• _Passage_:
- - - - - - -

C v Police HC Wanganui CRI 2007 483 34
[2008] NZHC 2157
•7 February 2008
This case has been anonymized
IN THE HIGH COURT OF NEW ZEALAND WANGANUI REGISTRY
CRI 2007 483 34
C
Appellant
v
NEW ZEALAND POLICE
Respondent
Hearing: 7 February 2008
Appearances: D Goodlet for Appellant
H Mallalieu for Respondent
Judgment: 7 February 2008
ORAL JUDGMENT OF GENDALL J
[1] This is an appeal of 10 months’ imprisonment imposed in the District Court at Wanganui on 15 November 2007 on one charge of burglary. At that time reparation of $900.00 was ordered, being the Appellant’s share of the damage caused to a Police car.
[2] The essential grounds of appeal either was that the term of imprisonment was manifestly excessive for a first conviction of burglary. Ms Goodlet responsibly accepts that a prison term was justified, given the nature of the crime and the other criminal history of Mr C , but she submits that anything beyond six months
imprisonment was excessive.
C V NEW ZEALAND POLICE HC WANG CRI 2007 483 34 7 February 2008
[3] The essential facts are unremarkable. Mr C who is said by the Probation Officer a fully patched member of the Wellington chapter of the Mongrel Mob (I am not completely sure of that). The Probation Officer says that it is probably Mr C ’s father who is the fully patched member of the Wellington chapter of the Mongrel Mob since the age of 21. But Mr C himself is, at the very least, an associate, or linked with that organisation.

- - - - - - -

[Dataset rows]
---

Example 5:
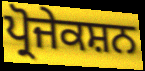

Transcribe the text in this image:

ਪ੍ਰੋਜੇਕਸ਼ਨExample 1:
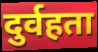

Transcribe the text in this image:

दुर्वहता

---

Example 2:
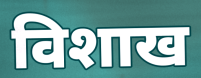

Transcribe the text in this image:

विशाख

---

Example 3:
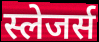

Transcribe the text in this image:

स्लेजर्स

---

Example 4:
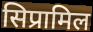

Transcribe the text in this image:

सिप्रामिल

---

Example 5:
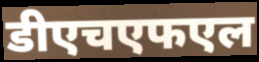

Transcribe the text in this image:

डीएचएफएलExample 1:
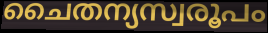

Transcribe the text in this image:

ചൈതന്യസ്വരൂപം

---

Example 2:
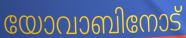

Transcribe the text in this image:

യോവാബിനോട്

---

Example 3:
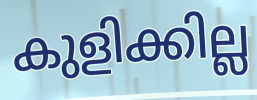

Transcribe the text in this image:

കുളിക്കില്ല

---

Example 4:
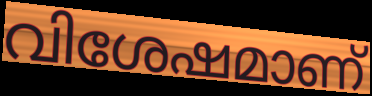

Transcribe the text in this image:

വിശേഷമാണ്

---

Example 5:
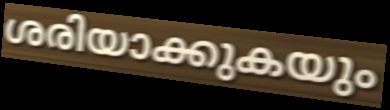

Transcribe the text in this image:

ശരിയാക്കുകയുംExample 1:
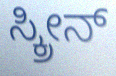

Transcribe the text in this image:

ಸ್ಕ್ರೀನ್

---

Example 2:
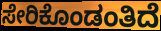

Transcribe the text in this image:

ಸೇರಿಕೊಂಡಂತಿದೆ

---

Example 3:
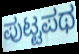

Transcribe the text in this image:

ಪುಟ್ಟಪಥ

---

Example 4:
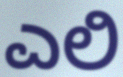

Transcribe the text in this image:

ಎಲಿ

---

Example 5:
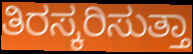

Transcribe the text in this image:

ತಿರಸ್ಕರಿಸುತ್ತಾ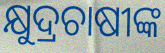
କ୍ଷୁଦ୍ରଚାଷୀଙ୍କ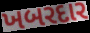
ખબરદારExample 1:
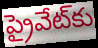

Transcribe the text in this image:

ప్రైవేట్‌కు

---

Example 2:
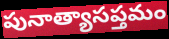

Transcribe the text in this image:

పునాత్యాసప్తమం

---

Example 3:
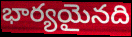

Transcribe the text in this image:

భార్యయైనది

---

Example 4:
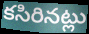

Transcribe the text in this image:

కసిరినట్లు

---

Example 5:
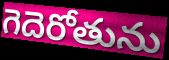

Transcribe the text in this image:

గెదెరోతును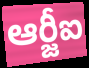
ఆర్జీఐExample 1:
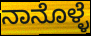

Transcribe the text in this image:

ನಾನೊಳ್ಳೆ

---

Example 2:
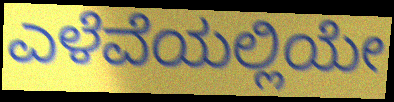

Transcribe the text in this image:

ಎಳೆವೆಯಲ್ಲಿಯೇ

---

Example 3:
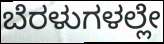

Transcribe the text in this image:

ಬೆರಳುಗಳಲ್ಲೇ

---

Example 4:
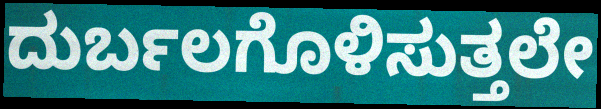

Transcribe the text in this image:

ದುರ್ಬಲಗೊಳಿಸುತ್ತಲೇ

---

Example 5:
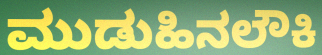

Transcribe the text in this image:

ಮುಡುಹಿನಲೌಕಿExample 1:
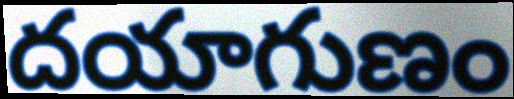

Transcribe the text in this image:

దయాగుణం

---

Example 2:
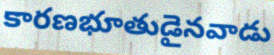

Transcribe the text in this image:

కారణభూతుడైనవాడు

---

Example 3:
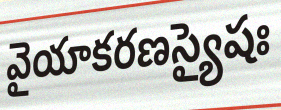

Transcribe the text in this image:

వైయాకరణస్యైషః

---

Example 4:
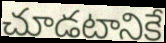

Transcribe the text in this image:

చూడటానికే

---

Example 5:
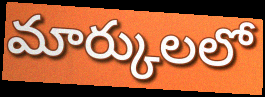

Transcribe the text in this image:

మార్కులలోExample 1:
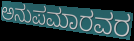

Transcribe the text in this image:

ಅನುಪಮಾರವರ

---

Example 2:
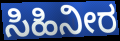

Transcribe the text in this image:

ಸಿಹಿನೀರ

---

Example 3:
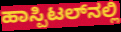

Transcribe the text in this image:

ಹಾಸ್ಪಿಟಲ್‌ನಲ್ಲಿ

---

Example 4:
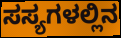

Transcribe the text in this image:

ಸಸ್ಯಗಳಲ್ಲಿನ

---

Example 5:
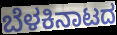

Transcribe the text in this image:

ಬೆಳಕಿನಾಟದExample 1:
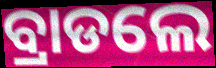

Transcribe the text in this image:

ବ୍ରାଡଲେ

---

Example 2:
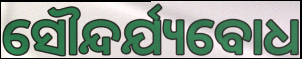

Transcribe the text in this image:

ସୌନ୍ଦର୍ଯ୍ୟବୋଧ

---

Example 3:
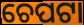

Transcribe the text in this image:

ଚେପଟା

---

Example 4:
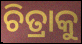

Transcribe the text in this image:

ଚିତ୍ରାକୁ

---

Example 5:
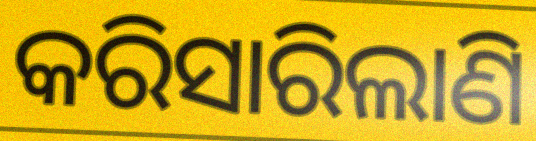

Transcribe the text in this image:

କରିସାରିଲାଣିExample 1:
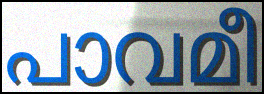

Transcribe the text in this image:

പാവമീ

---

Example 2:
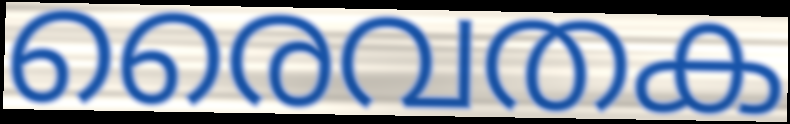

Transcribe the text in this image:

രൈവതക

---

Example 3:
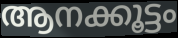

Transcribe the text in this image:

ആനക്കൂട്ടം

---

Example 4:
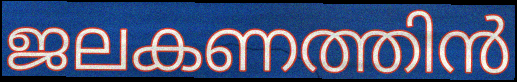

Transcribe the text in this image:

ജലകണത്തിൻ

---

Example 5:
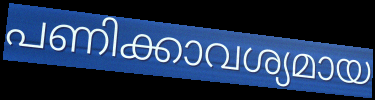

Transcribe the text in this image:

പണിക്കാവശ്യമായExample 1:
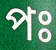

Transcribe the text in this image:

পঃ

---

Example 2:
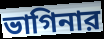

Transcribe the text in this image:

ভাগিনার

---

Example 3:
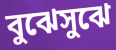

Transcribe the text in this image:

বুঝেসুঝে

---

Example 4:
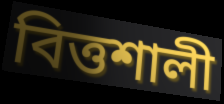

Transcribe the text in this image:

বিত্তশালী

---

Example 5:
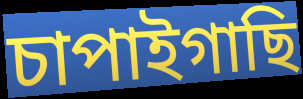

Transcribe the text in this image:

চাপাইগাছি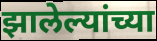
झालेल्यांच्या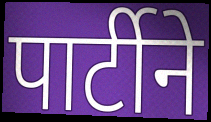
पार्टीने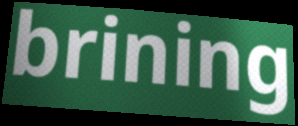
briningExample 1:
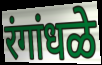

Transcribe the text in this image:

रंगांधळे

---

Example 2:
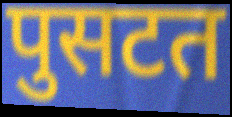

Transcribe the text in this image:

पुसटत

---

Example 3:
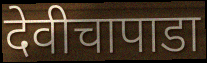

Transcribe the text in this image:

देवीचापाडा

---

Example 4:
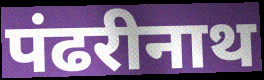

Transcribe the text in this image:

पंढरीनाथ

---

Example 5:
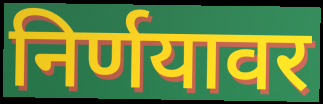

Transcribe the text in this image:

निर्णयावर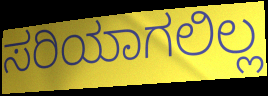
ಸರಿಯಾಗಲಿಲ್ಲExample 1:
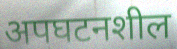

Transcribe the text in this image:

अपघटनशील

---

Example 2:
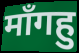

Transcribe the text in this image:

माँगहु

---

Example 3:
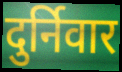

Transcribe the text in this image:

- - - - - - -

• _Directions_:
(1) In the burglary appeal judgment, rewrite the part that opens with the words containing "[2] The essential" and closes with "imprisonment was excessive.", putting "clearly excessive" in place of "manifestly excessive".
(2) According to the burglary appeal judgment, how much reparation was ordered, and for what?
(3) Continue the burglary appeal judgment from where it stops.

• _Outputs for the tasks_:
(1)
[2] The essential grounds of appeal either was that the term of imprisonment was clearly excessive for a first conviction of burglary. Ms Goodlet responsibly accepts that a prison term was justified, given the nature of the crime and the other criminal history of Mr C , but she submits that anything beyond six months
imprisonment was excessive.

(2) $900.00, being the Appellant's share of the damage caused to a Police car.

(3)
[4] In any event, he in the company of two other men, went to a residential home in Hastings; a door was jemmied opened by an associate and all three entered the home removing a number of items including electronic items, computer system, Plasma television and other electronic material. The total value of items was approximately $7,000. Some other property was left at the front door of the dwelling in preparation for loading into the vehicle. But for some reason the Appellant and his associates hurriedly left the vehicle with an associate driving.
[5] A very alarming chase then followed whilst the vehicle was pursued by a Police patrol car in the vicinity of Hastings. The associate of the Appellant accelerated up to 170km per hour, and at times this was in a 50km speed zone. Of course the Appellant was not criminally responsible for that driving but he was one of three in the car who needed to evade the Police by reason of the burglary that had taken place, and the items that were in the vehicle. Eventually the vehicle was stopped after being damaged by a Police car. It seems that each of the men involved admitted committing the burglary. It would have been difficult to defend given the recent possession of the stolen items and the damage to the door on the property.
[6] The Judge when sentencing Mr C set out those facts and the relevant matters contained in the pre-sentence report. He noted that the Appellant “had been a member of a gang since an early age which no doubt is a contributing factor to your criminal liability”. He said that the Appellant had fines of about $43,000 outstanding and that at the time of commission of this offence he was on bail.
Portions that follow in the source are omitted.